Did you think that love was an international and unique language? Well, this is not entirely true.
In reality, we all express our feelings differently. Like a couple who do not share the same mother tongue, it sometimes happens that our way of “speaking” love is inaudible to our partner because their way of showing their love is opposed to ours.
From all these different vocabularies, Gary Chapman, author, and American marriage counselor has created 5 groups: the 5 languages of love.
What if we didn’t speak the same language?
How many times have you had the impression that you were not receiving enough love from your partner? How many times have you had the impression of giving a lot of love without anyone noticing?
Gary Chapman, the author of the best-selling book, “The 5 Languages of Love,” has successfully pinpointed the problem: we don’t show our love the same way. As a result, we are sometimes unable to realize the love that gives us the other and we suffer from not receiving the type of affections that we expect.
The son who waits for his father to tell him one day “I am proud of you” , does not see that the latter proves his love to him otherwise, by spending his days working to assure him a peaceful future.
The father who thinks that his wife does not love him because they do not often make love does not see that this one shows him his love by making him run a bath in the evening so that he rests from his exhausting day.
The mother who has the impression that her children neglect her because they never spend special moments together does not see that they have broken their heads to offer her a superb gift for Mother’s Day.
It is important to know the 5 languages of love to realize that the people around us give us more love than we think. But also, to realize that we could “better give” our love to others, that is to say in a more understandable way, more in line with their way of loving. A more effective proof of love that would allow them to feel fully loved.
Finally, it allows us to discover other ways of loving, which we have not been able to appreciate its true value until now. Because if we are able to speak all of its languages, we all have a much greater sensitivity for some of them.
Among these languages, there are:
- The speech
- Quality moments
- Services rendered
The 5 languages of love
The rewarding words
An “I love you” whispered in the ear, a fiery letter – or a declaration of love on Facebook for the most modern -, encouragement before a difficult interview, people sensitive to this language prefer words above all.

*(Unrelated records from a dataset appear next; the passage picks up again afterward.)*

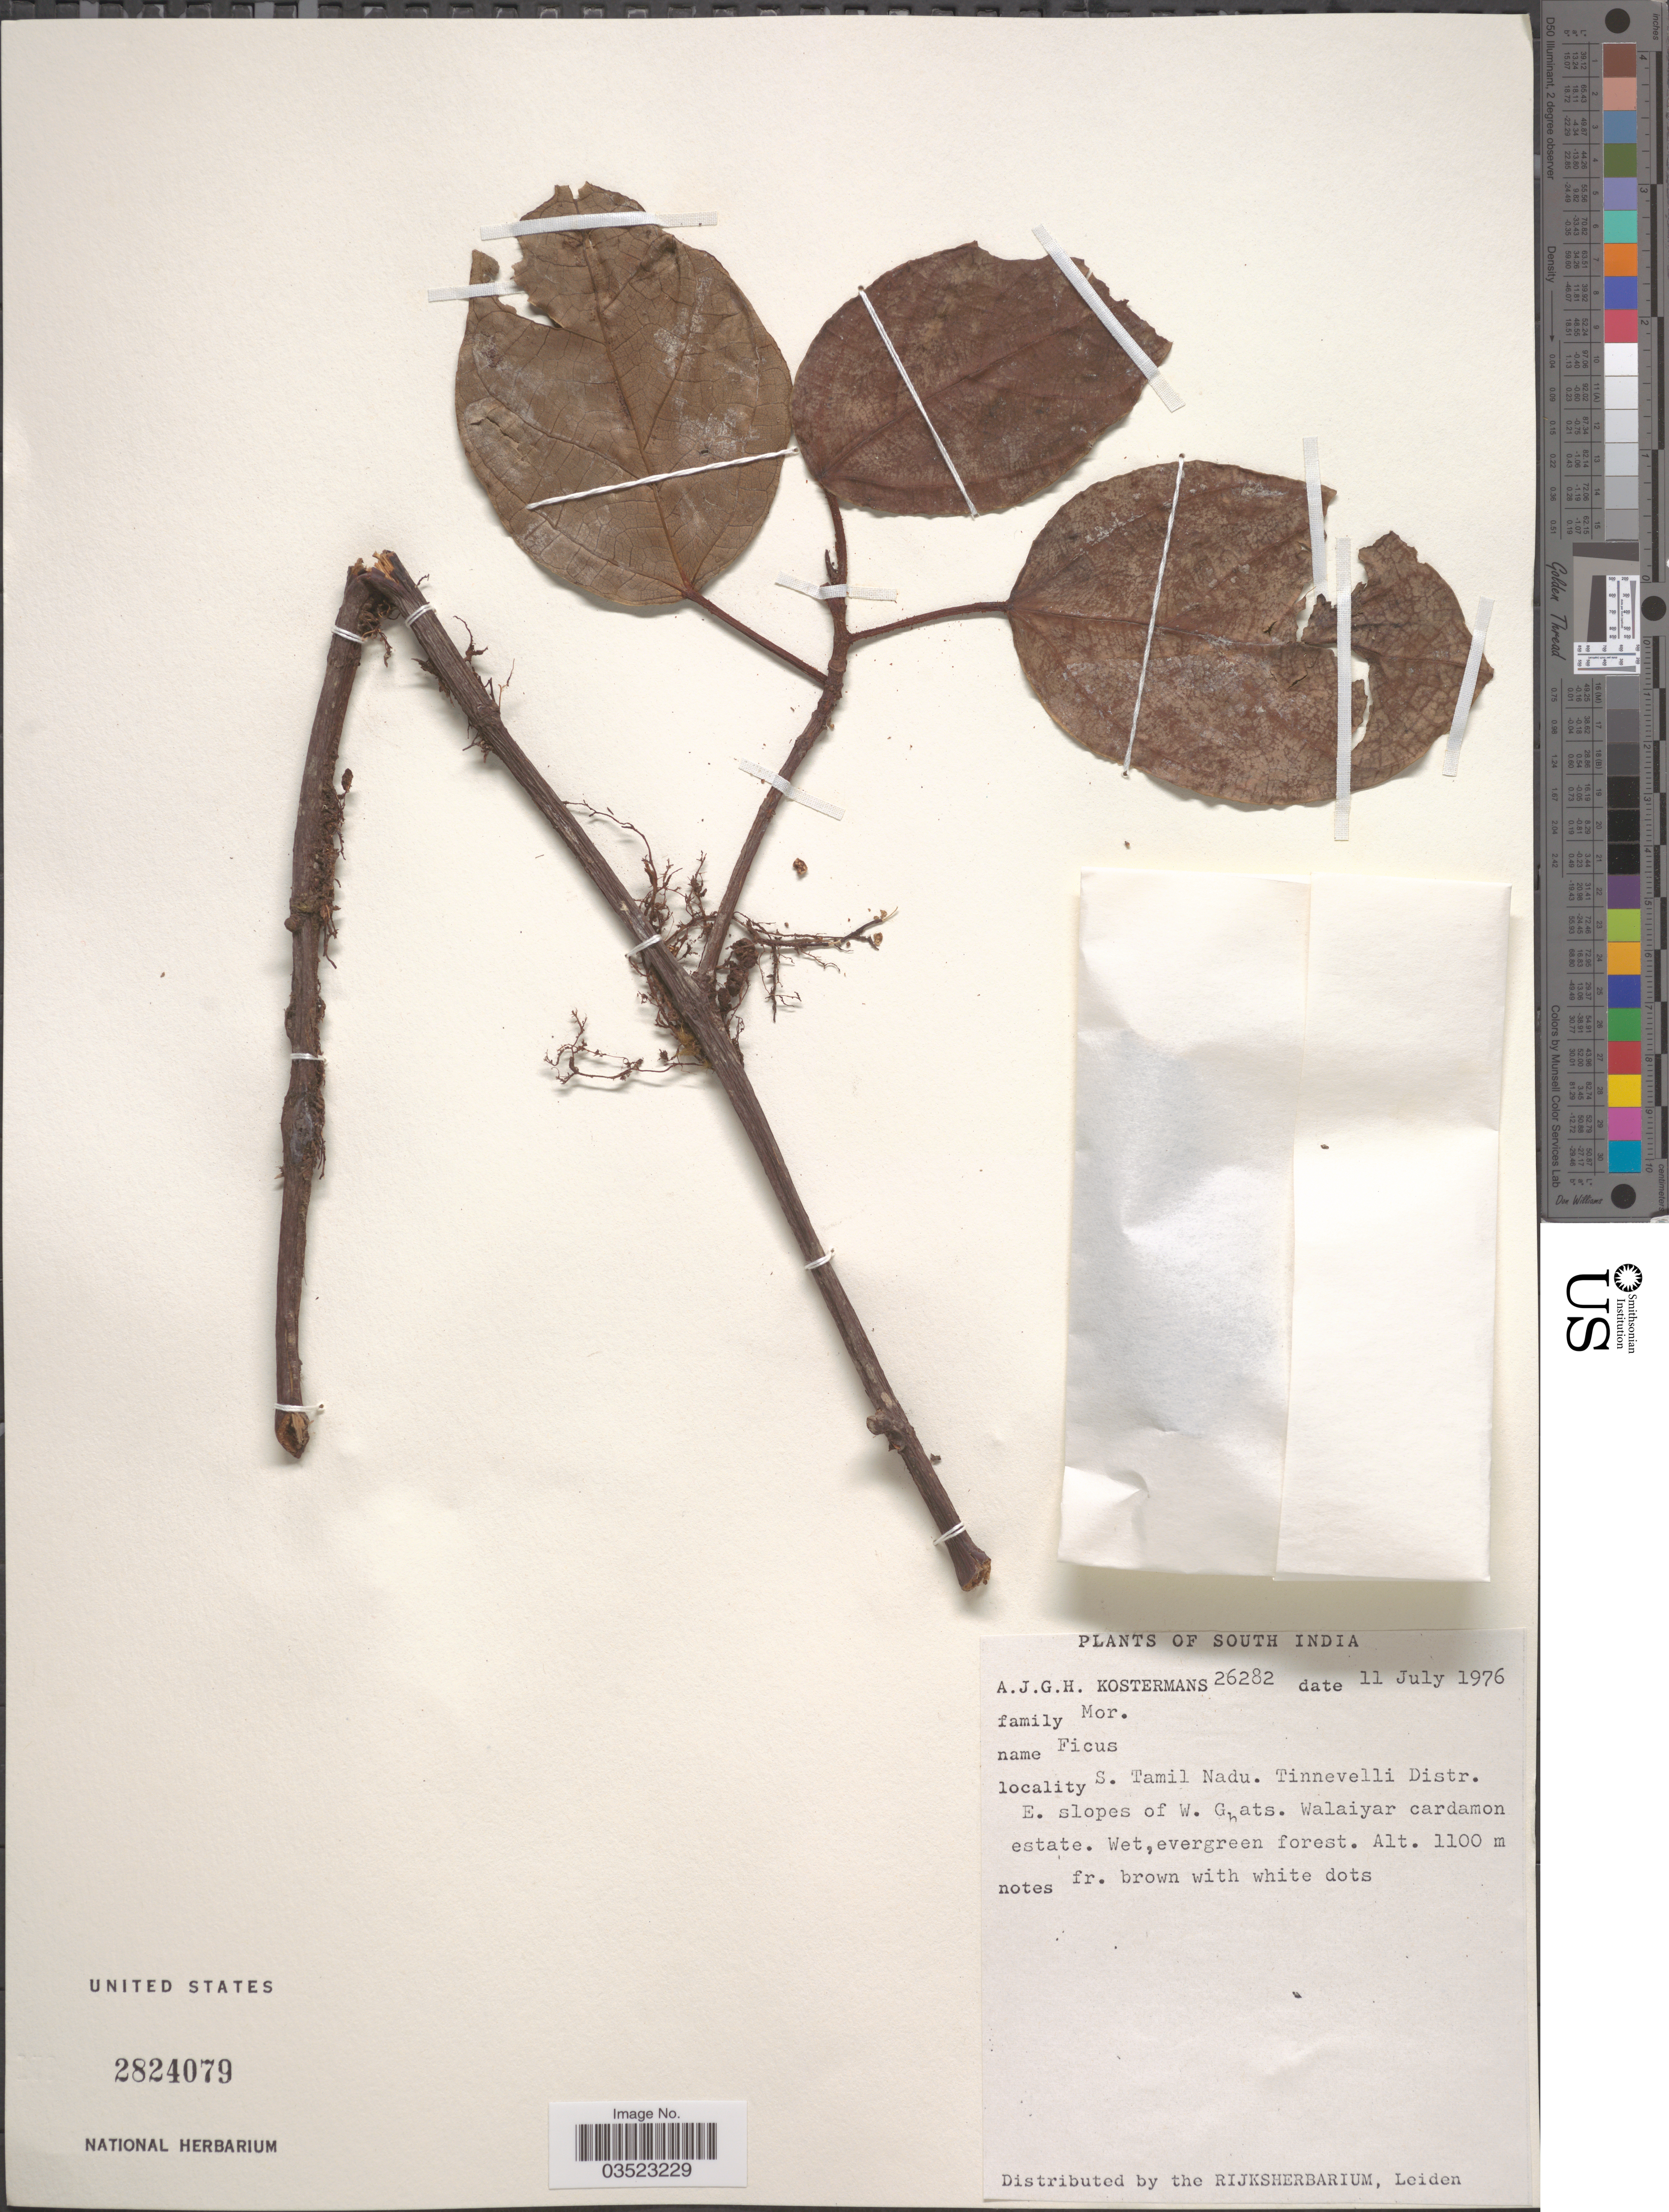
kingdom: Plantae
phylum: Tracheophyta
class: Magnoliopsida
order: Rosales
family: Moraceae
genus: Ficus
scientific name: Ficus sp.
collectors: A. J. G. Kostermans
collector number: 26282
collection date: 1976-07-11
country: India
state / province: Tamil Nadu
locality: South India. S. Tamil Nadu. Tinnevelli Distr. E. slopes of W. Ghats. Walaiyar cardamon estate.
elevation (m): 1100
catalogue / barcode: US 2824079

People in this category don’t care about your gifts or your hugs, nay, they want you to tell them blankly that you like them. Again and again. Otherwise, they will think that you are not fond of them since you are unable to tell them.
How to fill your love tank: sincere compliments, words of love of all kinds, encouragement.
How to make her really boo-boo: speak in a hurtful way, insult, criticize or simply never express her love verbally.
People sensitive to this language need to spend time with their loved one. A lot of time. For them, love means proximity, and exchange.
They cannot imagine that a person who loves them does not wish to share time with them regularly. And even if it is not to do a especially transcendent activity, they need to feel good to know that the other is not far away.
How to fill up your tank: regularly allow time for the other without letting external elements interrupt this moment, share common activities, discuss alone alone regularly.
How to get a boo-boo: not seeing each other for long periods, favoring group outings rather than outings as a couple, dividing your attention to several tasks and therefore not giving your total attention to the other.
In this category, we find people who are very sensitive and / or attached to presents. For them, love is materialized by what you offer. They are the symbol of the love you have for them.
Even if the gifts are not necessarily expensive, they will be extremely affected by the effort and the time you have given to make them.
Thus, you prove to them that they are not just anyone in your eyes. They understand that you want their happiness, even if it means making efforts.
How to fill their tank: personalized gifts, chosen with care, without special occasions, to wish and celebrate important dates.
How to make a bohemian: forget your birthday, rush the search for gifts, say that gifts only serve to enrich the consumer society.
People sensitive to this language need to see by your actions that you like it. For them, being able to do things that you don’t want to do to please the other person is a real proof of love. It is also taking charge of tasks that the other does not have time to do, or because he is not in the mood.
But it is also a dangerous language where the other can take these gestures of mutual aid for the acquired…
How to fill your tank: do a little more household chores to relieve the other, be of service without expecting anything in return, help in the tasks that the other to accomplish.
How to do boo-boo: never thank or realize the helpful acts of the other, never want to be of service or help the other.
In the latter category are people who perpetually need physical contact. A platonic love? The horror. For them, it’s a friendly relationship at best.
Kisses, caresses, hugs, love is shared with the contact of intertwined skins. They keep the distance for strangers, for people they don’t like.
How to fill your tank: hugs, regular s**xual acts, physical proximity, a “connection”.
How to get a boo-boo: a lack of libido, modesty, physical violence, distance.